- IATA: none; ICAO: none; FAA LID: 1G1;

Summary
- Airport type: Public
- Owner: Elyria Airport Limited
- Location: Elyria, Ohio
- Time zone: UTC−05:00 (-5)
- • Summer (DST): UTC−04:00 (-4)
- Elevation AMSL: 758 ft (231 m)
- Coordinates: 41°19′53″N 082°06′00″W﻿ / ﻿41.33139°N 82.10000°W

Map
- 1G1 Location of airport in Ohio1G11G1 (the United States)

Runways
| Direction | Length |  | Surface |
| ft | m |
| 09/27 | 3,053 | 931 | Asphalt |

Statistics (2021)
- Aircraft Operations: 14,300
- Based aircraft: 67
- Sources: Federal Aviation Administration, AirNav, SkyVector

= Elyria Airport =

Public use airport in Elyria, Ohio

Elyria Airport is a public use airport located 2 nautical miles south of Elyria, Ohio.

== History ==
The airport was built in 1963 by Howard M. Saddler, a lawyer and real estate developer.

The 35 acre airport was listed for sale in May 1974. It was purchased by Angelo and George Gousios in 1980.

EAA Chapter 255 was located at the airport in June 1995.

Following a crash nearby, in December 1996 local residents created a petition to close or change the flight pattern of the airport.

== Facilities and aircraft ==
=== Facilities ===
Elyria Airport has one runway, designated 09/27 with an asphalt surface measuring 3,053 by 48 feet (931 x 15 m).

The airport does not have a fixed-base operator. Fuel service offers 100LL.

=== Aircraft ===
Based on the 12-month period ending 14 July 2021, the airport had 14,300 aircraft operations, an average of 39 per day.

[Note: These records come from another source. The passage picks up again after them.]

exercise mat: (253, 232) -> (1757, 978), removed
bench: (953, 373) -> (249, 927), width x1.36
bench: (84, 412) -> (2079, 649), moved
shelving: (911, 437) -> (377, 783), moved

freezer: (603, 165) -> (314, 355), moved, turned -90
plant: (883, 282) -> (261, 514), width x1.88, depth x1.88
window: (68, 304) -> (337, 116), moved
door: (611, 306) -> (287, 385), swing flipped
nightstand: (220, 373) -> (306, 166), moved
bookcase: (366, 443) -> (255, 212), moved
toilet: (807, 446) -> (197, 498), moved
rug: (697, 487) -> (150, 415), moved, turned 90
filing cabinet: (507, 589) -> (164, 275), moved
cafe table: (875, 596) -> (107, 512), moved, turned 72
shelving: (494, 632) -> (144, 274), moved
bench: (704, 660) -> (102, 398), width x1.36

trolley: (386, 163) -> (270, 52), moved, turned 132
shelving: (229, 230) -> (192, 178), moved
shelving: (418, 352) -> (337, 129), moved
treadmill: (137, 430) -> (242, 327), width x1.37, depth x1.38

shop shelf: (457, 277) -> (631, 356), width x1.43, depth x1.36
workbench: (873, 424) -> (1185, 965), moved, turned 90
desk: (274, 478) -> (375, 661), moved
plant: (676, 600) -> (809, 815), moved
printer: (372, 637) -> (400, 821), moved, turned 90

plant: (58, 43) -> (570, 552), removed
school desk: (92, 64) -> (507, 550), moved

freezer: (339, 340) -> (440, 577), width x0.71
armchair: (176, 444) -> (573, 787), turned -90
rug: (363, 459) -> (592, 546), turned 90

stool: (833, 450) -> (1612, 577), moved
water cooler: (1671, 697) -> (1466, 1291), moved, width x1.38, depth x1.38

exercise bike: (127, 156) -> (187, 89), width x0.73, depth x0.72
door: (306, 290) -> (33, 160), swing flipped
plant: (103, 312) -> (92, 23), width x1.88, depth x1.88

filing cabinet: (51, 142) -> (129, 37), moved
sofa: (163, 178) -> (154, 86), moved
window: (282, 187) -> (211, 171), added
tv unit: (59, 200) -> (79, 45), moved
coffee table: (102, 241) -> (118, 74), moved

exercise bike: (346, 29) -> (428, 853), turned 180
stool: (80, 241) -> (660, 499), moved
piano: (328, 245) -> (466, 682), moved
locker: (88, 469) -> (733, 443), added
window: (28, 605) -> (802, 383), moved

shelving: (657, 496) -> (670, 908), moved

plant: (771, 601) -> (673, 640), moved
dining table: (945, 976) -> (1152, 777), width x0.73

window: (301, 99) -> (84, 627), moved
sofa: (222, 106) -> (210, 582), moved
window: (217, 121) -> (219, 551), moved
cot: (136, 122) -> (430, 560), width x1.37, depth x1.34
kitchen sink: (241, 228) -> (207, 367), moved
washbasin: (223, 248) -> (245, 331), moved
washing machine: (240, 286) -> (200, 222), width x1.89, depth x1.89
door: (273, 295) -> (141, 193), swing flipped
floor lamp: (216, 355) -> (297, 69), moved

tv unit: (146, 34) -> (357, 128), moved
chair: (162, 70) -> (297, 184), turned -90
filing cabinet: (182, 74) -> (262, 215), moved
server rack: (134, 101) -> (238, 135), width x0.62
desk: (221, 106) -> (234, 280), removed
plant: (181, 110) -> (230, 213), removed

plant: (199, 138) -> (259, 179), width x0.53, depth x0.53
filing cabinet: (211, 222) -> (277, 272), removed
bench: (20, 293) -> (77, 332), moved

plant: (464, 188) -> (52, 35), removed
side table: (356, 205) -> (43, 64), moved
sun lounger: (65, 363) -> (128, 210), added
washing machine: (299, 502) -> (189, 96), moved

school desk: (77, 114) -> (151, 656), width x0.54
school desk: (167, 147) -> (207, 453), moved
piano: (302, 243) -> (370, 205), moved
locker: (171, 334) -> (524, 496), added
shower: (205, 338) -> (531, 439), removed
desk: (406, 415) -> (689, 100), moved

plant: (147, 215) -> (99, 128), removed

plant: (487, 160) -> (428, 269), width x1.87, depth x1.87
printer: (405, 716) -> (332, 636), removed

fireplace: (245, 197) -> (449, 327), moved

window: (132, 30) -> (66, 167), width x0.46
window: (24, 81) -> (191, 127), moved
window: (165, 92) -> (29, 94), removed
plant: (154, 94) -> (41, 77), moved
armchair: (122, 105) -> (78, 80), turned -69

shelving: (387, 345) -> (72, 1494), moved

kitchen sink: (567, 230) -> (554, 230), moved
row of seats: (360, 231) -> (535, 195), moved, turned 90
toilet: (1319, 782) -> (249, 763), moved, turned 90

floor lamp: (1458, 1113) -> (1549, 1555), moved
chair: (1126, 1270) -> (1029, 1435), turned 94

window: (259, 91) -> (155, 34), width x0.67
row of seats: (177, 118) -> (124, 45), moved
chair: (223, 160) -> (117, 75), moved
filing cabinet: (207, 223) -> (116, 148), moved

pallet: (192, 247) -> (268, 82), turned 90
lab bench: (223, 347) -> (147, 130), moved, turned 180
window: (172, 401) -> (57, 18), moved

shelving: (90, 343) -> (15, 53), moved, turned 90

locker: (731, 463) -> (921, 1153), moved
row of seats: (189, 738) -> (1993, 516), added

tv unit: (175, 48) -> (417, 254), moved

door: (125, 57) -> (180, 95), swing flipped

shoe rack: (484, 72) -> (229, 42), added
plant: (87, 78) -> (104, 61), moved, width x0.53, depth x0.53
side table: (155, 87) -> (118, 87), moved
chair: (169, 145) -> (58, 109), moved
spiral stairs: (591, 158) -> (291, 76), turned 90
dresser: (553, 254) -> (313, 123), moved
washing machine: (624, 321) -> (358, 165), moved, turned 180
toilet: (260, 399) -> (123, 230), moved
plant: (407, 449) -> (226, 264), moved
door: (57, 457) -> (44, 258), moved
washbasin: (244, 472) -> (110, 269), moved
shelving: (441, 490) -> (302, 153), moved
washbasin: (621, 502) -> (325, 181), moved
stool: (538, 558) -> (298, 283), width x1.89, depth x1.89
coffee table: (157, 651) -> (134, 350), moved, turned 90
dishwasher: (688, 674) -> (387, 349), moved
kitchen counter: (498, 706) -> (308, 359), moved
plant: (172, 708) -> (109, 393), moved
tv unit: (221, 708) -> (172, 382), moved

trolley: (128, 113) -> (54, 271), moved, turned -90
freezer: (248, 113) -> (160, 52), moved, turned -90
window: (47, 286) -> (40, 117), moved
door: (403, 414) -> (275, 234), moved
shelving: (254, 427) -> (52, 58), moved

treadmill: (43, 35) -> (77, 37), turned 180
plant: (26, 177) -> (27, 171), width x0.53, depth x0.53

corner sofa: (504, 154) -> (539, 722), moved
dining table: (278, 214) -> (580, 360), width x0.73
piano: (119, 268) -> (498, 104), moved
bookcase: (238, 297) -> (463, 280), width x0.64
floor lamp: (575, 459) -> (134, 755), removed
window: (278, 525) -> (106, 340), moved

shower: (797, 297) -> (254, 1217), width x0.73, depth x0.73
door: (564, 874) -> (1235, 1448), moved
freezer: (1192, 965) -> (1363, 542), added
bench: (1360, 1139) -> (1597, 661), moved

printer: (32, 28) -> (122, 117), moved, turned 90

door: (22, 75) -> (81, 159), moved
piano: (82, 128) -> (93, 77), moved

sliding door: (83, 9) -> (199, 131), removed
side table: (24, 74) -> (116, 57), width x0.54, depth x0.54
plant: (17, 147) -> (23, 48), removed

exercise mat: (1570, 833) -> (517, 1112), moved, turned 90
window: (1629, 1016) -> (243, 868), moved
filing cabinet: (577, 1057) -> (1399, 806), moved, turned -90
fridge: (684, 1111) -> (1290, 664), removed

This includes 94% general aviation, and 6% air taxi.

For the same time period, 67 aircraft are based on the field: 66 single-engine airplanes and 1 multi-engine airplane.

== Accidents and incidents ==
- On 7 December 1996, a twin-engine Piper airplane crashed near the airport.
- On 30 June 2019, a Piper Cub crashed near the airport, killing the pilot.